See the film for its beautiful cinematography, particularly the sequence in which Davies zooms in on a portrait of each member of the Dickinson family, slowly transitioning into their older selves. Go for a reminder of the cultural nightmare that was the Civil War, and a grasp of the incalculable number of men shot down in their youth. Go for Cynthia Nixon’s masterful channeling of Dickinson’s refreshing irreverence and poetic voice. Go, too, for the always excellent Jennifer Ehle (as younger sister Lavinia Dickinson).
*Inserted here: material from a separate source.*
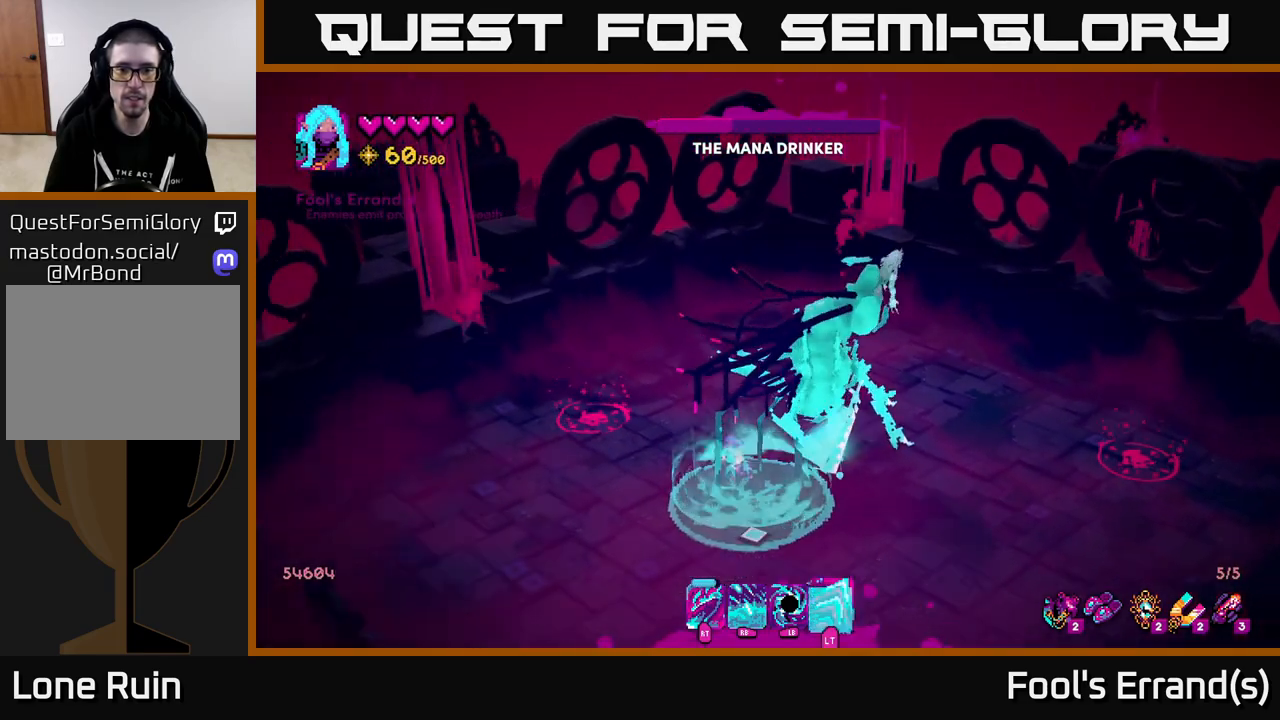
{"buttons": [], "left_stick": "down-right", "right_stick": "up-right", "events": [[67, "right_stick", "up-right"], [117, "L2", "up"], [133, "left_stick", "down-right"], [250, "R1", "down"], [333, "R1", "up"]]}
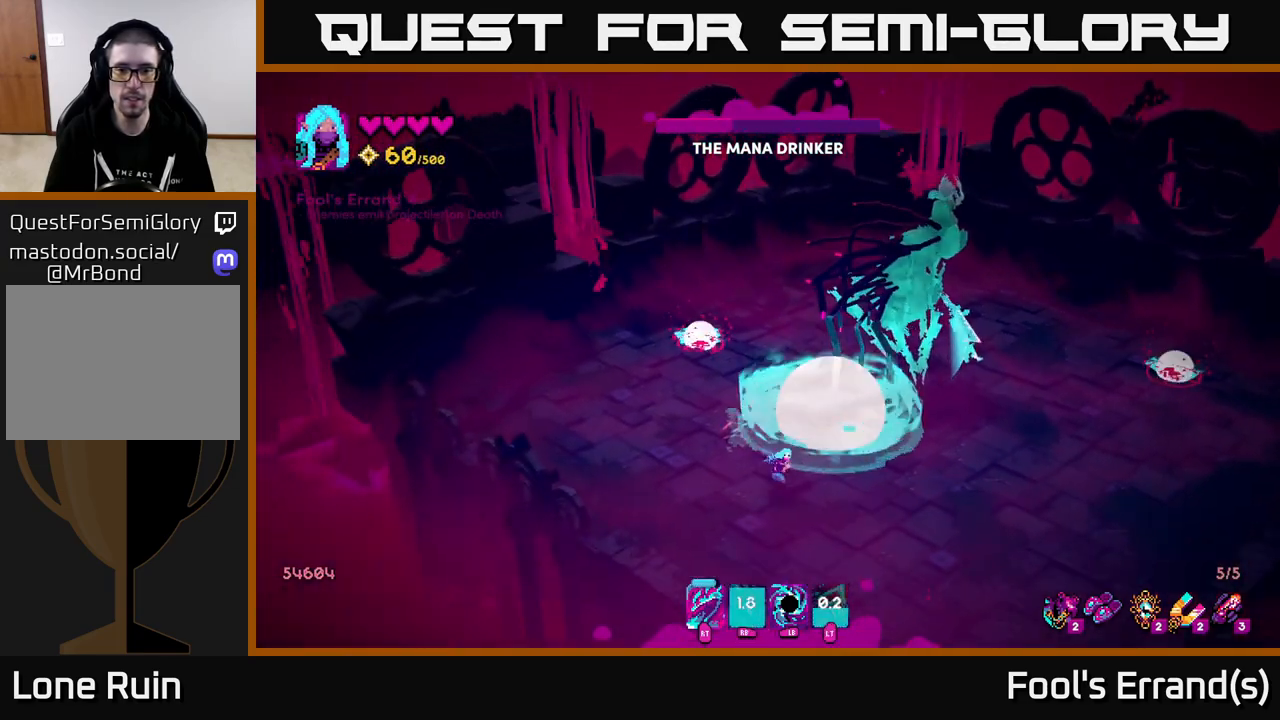
{"buttons": ["R2"], "left_stick": "up-right", "right_stick": "up", "events": [[17, "left_stick", "right"], [250, "left_stick", "up-right"], [333, "right_stick", "up"], [417, "R2", "down"]]}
Don’t go for the script, which offers little in the way of nuance and at times feels as though snippets of Dickinson’s verse are being forged into lines of dialogue. Beware that the troubling omissions and historical inaccuracies serve to perpetuate the image of what Higginson unkindly referred to as his “partially cracked poetess at Amherst.”

Representation is always a politically charged act, and this one compromises the life and work of one of the most important writers in the history of American literature. We gain little by seeing Dickinson as a passive corpse laid out for our visual consumption and mourned for what might have been.

A better use of  two hours would be to immerse ourselves in Dickinson’s poetry, unfiltered, unedited. Emily Dickinson was an active doer of her word — a poet who was modernist before we had a name for it, a writer who took the world by storm and altered our perceptions of the infinite possibilities of poetry.

Emily Orlando is an Associate Professor of English at Fairfield University in Fairfield, Connecticut.